DOCUMENT SECTION: Begin

# Panny 42" Plasma needs repair



## n3ntj (Dec 18, 2006)

I got a new Panny 42" plasma in December 2006 and the remote and front panel buttons no longer work as of Wednesday. Only the ON/OFF button works. The volume is fixed at an OK range. No channel changes, no volume changes, no input changes. At least, with my HR20 connected, I can still watch TV.

Repairman just left and quoted $650 to replace the D/T (digital tuner) board. When the unit is off, the front panel LED blinks 20 times and then off for 3 secs and repeats the cycle.

Any others out there had problems with their Panny Plasma TVs? A $650 repair for a 13 month old $1300 TV seems rather steep. I just got an offer letter to purchase an extended warranty for 12 months, but Panny won't accept my application after hearing it needs a $650 repair.


----------



## Carl Spock (Sep 3, 2004)

Wow. Tough luck.

No, I've never heard of this before but anything can break. Did the tech act like he'd seen this before? That would tell you a lot. If it is a common problem, you might be able to get Panasonic to pay for the parts.

I'd also check over on AVS and see if anybody there has seen this before.

Otherwise, can I assume something, that you are using a separate audio system?

If it was me, I'd get by for as long as I could. I'd put a piece of black tape over the front panel LED because that blinking alone would drive me batty. Otherwise, I'd use it and not fix it. Every month you can get by, its replacement gets cheaper.

There is no way I'd spend $650 to fix it. If it could last another 6-12 months, by then you'll be able to buy a better TV for well under $1,000.


----------



## Satsince1978 (Jun 28, 2007)

Try one thing!
Take the batteries out of your remote and with them out try the front panel buttons. I had somewhat simular situation and this showed me that one button was stuck on the remote and would not let the TV work properly! Someone spilled Pepsi on the remote and did not tell me about it!


----------



## n3ntj (Dec 18, 2006)

The front panel buttons do not work. The issue has nothing to do with the remote control for the TV or D* IRD. The D/T (digital tuner) board apparently is locked up and need replaced. The tech did not say anything regarding if he's seen this in the past. I do not have a sound system connected. Luckily, whenever the problem started, the volume was around 23 which is avg volume and it is now stuck there. So, I can watch TV fine, just can't change the volume or mute it, or do anything with the TV's tuner or change inputs (such as watching a DVD).

I called Panny back yesterday to tell them the tech said the repair would be approx. $650. The woman took my info down and had me fax some stuff into them. I am waiting for Panny to call me back next week to tell me if they can do anything. Even if they'd split the repair or allow me to purchase the 1 year warranty and accept this claim would be 'acceptable' for me right now.

Wish me luck.


----------



## JM Anthony (Nov 16, 2003)

DOCUMENT SECTION: End

### WHAT YOU NEED TO DO
**a.** In the plasma TV repair thread, reproduce the passage that begins at the words "I'd also check" and stops after "(Jun 28, 2007)".
**b.** Resume the plasma TV repair thread from the point where it stops.

GIVEN ENTRIES: Begin

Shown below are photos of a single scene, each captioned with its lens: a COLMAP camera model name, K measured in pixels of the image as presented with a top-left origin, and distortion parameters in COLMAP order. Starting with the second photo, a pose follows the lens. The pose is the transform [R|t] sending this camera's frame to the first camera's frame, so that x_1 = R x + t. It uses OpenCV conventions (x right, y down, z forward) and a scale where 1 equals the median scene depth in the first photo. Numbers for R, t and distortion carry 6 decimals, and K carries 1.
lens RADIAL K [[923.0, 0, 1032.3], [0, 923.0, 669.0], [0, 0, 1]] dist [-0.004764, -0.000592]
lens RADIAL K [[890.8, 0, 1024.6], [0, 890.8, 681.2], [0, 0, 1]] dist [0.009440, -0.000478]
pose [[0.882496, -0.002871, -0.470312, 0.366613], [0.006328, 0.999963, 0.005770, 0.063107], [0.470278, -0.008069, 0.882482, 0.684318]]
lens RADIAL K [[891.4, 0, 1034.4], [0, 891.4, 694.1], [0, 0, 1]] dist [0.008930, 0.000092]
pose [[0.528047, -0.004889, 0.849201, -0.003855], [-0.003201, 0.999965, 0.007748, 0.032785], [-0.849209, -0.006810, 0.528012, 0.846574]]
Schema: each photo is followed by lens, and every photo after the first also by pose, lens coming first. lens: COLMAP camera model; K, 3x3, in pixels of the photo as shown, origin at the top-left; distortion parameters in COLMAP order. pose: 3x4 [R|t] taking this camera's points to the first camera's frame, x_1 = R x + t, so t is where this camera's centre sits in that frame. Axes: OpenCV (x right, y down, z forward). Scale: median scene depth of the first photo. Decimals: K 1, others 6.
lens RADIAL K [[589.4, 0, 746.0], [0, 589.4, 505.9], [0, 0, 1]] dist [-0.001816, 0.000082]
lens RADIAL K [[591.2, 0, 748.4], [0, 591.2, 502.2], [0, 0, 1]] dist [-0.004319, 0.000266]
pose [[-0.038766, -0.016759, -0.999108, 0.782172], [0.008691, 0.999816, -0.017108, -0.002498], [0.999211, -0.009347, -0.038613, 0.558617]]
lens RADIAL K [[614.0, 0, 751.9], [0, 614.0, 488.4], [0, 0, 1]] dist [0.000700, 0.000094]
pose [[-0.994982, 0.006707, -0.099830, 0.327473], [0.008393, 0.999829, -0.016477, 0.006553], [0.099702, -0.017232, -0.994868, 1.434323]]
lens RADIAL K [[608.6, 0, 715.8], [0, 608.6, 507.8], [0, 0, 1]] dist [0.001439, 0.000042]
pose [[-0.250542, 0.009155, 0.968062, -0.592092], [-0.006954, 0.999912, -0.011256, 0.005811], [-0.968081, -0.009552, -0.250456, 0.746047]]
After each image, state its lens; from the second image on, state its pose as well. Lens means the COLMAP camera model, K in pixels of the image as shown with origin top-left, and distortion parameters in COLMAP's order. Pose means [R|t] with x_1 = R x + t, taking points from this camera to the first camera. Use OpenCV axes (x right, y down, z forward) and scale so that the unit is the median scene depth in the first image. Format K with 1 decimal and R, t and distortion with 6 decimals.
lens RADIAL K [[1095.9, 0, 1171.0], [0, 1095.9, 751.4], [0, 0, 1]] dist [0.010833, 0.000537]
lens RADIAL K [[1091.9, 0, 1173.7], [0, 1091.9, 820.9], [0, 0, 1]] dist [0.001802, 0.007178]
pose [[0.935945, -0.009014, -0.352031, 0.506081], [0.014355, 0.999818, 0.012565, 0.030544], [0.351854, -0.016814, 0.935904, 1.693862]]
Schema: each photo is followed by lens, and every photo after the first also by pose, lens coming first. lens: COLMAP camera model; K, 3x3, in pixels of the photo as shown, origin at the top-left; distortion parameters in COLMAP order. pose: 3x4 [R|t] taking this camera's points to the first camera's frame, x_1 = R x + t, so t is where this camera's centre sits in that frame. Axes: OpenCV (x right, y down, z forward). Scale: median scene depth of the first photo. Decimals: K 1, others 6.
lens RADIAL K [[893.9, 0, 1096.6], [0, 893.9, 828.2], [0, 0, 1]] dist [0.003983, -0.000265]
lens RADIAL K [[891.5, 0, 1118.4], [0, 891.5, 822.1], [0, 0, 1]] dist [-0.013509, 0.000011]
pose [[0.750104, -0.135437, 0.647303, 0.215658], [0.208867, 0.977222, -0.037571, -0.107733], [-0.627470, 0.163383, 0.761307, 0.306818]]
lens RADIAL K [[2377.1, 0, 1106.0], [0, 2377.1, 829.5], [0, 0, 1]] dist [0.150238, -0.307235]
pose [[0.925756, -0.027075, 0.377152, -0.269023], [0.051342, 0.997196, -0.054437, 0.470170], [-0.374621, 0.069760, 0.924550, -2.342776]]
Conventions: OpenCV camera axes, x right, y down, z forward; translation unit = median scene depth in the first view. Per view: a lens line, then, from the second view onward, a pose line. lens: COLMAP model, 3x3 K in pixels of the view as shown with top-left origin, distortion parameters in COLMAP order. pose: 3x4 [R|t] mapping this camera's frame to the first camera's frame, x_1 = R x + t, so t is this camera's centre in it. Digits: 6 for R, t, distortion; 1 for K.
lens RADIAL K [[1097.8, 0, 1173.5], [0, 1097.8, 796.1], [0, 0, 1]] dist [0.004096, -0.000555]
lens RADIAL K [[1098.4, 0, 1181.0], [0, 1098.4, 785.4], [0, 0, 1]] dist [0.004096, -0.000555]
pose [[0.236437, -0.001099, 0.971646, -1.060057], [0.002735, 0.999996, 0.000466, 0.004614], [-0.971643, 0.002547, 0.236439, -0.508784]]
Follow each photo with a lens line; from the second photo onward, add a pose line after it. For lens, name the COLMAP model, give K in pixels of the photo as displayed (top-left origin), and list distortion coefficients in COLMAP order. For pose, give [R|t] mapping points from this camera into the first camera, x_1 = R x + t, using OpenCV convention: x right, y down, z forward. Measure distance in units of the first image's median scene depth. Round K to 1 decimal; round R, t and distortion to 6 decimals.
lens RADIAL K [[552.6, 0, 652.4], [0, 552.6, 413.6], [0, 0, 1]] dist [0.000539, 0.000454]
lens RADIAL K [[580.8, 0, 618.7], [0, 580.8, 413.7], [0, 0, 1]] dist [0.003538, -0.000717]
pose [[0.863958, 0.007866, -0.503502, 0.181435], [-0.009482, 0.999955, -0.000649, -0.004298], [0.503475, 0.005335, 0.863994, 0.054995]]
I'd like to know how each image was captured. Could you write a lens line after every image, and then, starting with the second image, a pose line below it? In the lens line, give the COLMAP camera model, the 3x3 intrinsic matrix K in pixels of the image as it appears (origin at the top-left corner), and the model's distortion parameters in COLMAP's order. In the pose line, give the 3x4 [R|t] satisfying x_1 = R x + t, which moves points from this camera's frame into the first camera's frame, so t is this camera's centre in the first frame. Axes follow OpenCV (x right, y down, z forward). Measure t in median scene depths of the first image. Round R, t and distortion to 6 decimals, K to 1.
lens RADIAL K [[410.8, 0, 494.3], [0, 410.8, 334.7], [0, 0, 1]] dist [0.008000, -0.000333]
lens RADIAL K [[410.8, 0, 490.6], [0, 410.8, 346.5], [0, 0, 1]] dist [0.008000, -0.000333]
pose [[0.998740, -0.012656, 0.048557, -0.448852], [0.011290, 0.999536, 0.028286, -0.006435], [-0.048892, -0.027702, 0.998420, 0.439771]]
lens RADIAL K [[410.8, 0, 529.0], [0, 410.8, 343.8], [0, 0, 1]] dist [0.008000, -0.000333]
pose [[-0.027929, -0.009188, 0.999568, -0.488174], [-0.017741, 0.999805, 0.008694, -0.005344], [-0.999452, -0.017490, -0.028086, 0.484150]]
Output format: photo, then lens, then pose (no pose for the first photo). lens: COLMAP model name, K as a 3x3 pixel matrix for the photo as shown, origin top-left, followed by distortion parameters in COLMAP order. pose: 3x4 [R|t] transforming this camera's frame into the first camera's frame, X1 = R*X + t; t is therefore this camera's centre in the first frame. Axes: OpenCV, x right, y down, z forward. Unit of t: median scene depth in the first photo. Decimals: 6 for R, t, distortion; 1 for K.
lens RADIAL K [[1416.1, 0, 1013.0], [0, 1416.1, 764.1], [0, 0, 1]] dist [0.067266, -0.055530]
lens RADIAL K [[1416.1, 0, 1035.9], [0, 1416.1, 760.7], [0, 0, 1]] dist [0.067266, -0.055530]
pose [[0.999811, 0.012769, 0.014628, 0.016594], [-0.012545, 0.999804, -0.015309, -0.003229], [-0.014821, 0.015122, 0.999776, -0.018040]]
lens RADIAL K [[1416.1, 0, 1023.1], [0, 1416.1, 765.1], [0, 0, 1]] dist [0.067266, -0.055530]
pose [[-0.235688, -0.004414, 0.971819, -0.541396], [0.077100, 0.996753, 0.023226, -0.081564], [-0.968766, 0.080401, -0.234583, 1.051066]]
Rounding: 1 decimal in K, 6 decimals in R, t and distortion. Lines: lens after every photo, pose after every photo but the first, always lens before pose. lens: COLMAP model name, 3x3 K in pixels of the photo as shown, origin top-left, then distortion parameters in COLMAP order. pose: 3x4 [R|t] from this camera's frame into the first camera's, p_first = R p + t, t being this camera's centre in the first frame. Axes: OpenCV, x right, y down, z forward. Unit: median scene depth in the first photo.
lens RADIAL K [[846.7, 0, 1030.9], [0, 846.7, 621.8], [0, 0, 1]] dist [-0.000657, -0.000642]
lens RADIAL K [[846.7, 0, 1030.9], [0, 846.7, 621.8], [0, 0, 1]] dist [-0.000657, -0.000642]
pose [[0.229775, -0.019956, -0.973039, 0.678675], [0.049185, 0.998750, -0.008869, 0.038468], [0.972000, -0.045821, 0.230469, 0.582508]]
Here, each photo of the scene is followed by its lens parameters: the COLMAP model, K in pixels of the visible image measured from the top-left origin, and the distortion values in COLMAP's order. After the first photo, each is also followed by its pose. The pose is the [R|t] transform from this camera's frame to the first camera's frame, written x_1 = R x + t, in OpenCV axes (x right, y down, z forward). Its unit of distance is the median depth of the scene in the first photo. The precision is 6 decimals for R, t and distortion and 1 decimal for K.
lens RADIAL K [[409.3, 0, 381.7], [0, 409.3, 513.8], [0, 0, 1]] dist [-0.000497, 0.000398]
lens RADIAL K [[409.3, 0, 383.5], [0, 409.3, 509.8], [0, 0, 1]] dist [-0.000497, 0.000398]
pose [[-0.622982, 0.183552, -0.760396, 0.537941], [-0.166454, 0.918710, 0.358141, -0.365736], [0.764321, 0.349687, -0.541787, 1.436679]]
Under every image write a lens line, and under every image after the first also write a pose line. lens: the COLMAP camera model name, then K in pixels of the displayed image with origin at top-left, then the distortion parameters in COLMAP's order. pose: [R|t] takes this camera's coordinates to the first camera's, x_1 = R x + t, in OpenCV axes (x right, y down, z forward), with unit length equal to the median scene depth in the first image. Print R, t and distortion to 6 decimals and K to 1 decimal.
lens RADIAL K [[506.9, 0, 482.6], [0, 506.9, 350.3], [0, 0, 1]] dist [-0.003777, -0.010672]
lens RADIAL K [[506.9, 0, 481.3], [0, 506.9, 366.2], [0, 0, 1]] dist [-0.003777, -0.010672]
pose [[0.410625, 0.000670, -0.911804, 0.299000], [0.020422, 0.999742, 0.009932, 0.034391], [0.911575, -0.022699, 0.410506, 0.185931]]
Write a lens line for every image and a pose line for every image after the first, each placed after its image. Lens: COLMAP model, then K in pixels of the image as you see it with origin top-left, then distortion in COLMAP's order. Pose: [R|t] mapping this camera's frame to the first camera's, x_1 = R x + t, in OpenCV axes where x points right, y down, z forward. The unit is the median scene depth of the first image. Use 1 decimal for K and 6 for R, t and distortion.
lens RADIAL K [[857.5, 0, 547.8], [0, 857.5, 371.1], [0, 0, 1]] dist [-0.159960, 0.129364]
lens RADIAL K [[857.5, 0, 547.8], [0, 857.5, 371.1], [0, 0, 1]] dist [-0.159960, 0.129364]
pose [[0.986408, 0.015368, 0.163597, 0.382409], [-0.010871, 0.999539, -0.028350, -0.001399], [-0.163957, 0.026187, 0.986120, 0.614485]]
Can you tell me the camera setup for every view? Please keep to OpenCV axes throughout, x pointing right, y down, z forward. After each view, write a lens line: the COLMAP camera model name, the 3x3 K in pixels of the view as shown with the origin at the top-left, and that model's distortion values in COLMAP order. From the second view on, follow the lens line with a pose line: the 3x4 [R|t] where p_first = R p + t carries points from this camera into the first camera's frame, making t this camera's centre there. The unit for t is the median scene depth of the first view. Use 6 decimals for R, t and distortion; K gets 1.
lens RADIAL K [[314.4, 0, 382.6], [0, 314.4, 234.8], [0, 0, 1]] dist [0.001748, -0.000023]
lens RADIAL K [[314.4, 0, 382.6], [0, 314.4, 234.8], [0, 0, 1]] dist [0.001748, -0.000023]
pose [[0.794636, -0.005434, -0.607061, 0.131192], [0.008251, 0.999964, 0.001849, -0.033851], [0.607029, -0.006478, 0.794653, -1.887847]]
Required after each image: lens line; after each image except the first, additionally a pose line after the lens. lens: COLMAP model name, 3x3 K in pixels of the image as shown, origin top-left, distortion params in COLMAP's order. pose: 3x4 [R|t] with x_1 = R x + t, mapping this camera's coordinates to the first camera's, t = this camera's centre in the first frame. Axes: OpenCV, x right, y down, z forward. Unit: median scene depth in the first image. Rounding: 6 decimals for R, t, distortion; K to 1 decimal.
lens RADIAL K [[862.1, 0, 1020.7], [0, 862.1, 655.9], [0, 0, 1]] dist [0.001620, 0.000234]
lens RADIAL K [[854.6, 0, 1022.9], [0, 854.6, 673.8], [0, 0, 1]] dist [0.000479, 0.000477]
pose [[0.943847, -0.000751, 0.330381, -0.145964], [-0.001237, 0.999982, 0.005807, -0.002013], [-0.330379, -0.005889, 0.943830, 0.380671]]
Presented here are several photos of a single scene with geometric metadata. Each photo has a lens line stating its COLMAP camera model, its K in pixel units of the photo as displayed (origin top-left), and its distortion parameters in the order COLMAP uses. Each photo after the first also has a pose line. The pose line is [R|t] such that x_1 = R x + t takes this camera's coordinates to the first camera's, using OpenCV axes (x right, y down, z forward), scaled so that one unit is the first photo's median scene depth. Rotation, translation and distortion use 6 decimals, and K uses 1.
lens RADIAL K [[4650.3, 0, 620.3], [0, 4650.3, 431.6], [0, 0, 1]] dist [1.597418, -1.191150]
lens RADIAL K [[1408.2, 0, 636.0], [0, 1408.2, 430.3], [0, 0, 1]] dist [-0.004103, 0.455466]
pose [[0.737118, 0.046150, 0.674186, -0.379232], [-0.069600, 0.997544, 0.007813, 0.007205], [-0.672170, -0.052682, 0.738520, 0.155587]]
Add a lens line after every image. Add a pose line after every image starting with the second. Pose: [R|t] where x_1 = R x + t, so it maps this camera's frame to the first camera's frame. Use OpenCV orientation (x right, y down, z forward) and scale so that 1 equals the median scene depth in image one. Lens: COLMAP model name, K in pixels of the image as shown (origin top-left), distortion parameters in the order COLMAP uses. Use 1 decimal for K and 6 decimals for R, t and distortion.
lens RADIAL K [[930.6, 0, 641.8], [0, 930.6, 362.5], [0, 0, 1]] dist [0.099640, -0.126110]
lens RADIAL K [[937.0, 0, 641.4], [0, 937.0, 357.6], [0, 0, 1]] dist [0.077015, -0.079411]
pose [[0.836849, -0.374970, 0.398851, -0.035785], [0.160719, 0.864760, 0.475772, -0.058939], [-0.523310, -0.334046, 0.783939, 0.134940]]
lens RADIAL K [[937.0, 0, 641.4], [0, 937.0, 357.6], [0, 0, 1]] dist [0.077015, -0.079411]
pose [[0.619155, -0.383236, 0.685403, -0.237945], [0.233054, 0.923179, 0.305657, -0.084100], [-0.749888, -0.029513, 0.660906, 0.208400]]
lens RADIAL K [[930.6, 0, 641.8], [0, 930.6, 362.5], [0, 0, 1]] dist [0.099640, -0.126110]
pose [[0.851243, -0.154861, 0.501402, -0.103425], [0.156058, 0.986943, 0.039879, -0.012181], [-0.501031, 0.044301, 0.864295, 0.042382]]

GIVEN ENTRIES: End

### ANSWERS IN ORDER
**a.**
I'd also check over on AVS and see if anybody there has seen this before.

Otherwise, can I assume something, that you are using a separate audio system?

If it was me, I'd get by for as long as I could. I'd put a piece of black tape over the front panel LED because that blinking alone would drive me batty. Otherwise, I'd use it and not fix it. Every month you can get by, its replacement gets cheaper.

There is no way I'd spend $650 to fix it. If it could last another 6-12 months, by then you'll be able to buy a better TV for well under $1,000.


----------



## Satsince1978 (Jun 28, 2007)

**b.**
Trust me on this one. Press them for a fix on their dime. This set is only a month or so out of warranty and it shouldn't have a problem like this. Tell them you bought a Panasonic for its reputation of high quality and good customer service. If the first CSR you talk with balks, asks to speak with a supv. I agree with Carl about checking AVS first to see if others have had similar problems. Do a little research via Google as well.

I had a problem with a $135 battery for my laptop that was also just out of warranty. In this case, I checked Dell's web site to see what others were posting. Guess what, a bunch of people had very similar problems. I used that info. to get a free replacement. Total time? About 30 min!

Good luck. Let us know how it turns out. But be persistent.

John


----------



## Carl Spock (Sep 3, 2004)

^ Agreed, 100%. Your post made me check. I thought the labor warranty was only 90 days but it's 1 year, as is parts. Now knowing that, Panasonic should cover this. The OP should push them. He may have to get to the right person in customer service to make this happen but Panasonic should agree to this repair.

I do like the OP's thinking. Panasonic offers an optional 3 year warranty. Offer to buy this if they pay for this repair - the whole $650 fix, not half.


----------



## BobbyK (May 26, 2007)

Post your problem here http://www.avsforum.com/avs-vb/forumdisplay.php?f=167
I have been on that board for 8 years and somebody will help you. There is a guy there that works for Panasonic and has helped a lot of people.


----------



## n3ntj (Dec 18, 2006)

Thanks, I will.


----------



## JM Anthony (Nov 16, 2003)

An an example of how to do these sorts of things right, my Sammy DLP is 13 months old. Samsung has a 12 month warranty and they give you an additional 3 months for prompt registration. All on line, darn easy to do. My set started acting weird about 3 weeks ago. Very intermitted problem and totally random, but from time to time it either wouldn't power up or after running for a while, it would just power down. Hitting the power switch would bring it back up although it might take a cycle or two.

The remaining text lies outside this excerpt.